Junk Science’s hip-hop beats, weak vocals don’t mesh well on new album

December 6, 2007

Sometimes, things are better together:  peanut butter and jelly, Abbot and Costello, movies and popcorn. Music has always been pioneered by pairs; Lennon and McCartney have written some of the best songs ever to grace our ears, Jonny Greenwood and Ed O’Brian have redefined what a guitar is, hell, even Milli Vanilli revealed the dark side of lip synching. On Gran’Dad’s Nerve Tonic, the hip-hop duo known as Junk Science reveal the uglier side of what happens when to artists attempt to blend, but fail to collide.

Part one of Junk Science is mixer/beat master DJ Snafu. The Brooklyn mastermind has skills. Using low-fi sounds (you can hear the crackles and scratches) and bluesy melodies, this guy can make feet bounce. Not only that (hip-hop better make you move), but you’ll care about what he has crafted. You’ll dig the open-string pops of the guitar riffs. The snare drum rolls will wake your senses, and the string arrangements he melts together will trick you to believe you’re in Oz. Not since Kanye West has mixing been this creative and thought provoking. If nothing else, listen to these guys for the instrumentals.

Part two of Junk Science is where Gran’Dad’s Nerve Tonic trips and stumbles. Emcee Baje One is the weak link in the pair. As you groove along “Slojo,” Baje One will interrupt and start preaching about the war in Iraq. Not that it isn’t noble to speak your mind, but it’s all been done before. Telling Bush to send his own sons into duty was said years back and everything else mentioned feels very 2003.

It doesn’t get any better after that. On “Woodchucks,” Baje asks us the classic and thought-pondering question of how much wood a woodchuck can actually chuck. Only he never gives us an answer to this stumping situation, in turn making us question our trust in him. At least give us something to care about. Nope, instead he spends most of the time saying he’s going to take a shit (not kidding) or trying to spark interest (saying “fuck” forty times in a song was controversial in, like, ‘88) and droning on about Jerry McGuire or whoever in dullness and bland variety.

There’s something underneath the surface. Baje has good intentions, he just can’t get his point made, especially when DJ Snafu is creating instrumental bliss behind him.

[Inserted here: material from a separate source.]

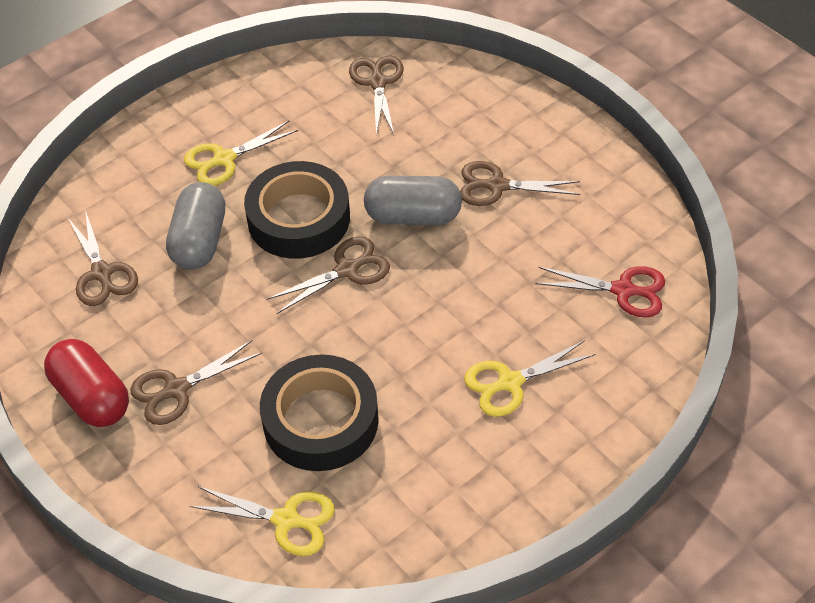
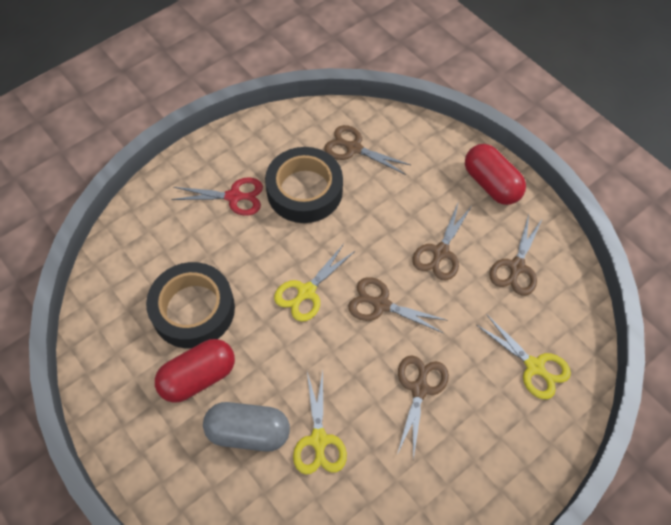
grey capsule: 2 -> 1
red capsule: 1 -> 2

Furthermore, each song is muddled with skits and nonsense speaking that should have been left out, as they are distracting and long. Gran’Dad’s Nerve Tonic is essentially a bittersweet outing. The production values are there, but the vocals are still yearning. The result is like ketchup on scrambled eggs:  some may like it, but for most, they just don’t mix well.

Matthew Loosbrock is a student at UW-River Falls.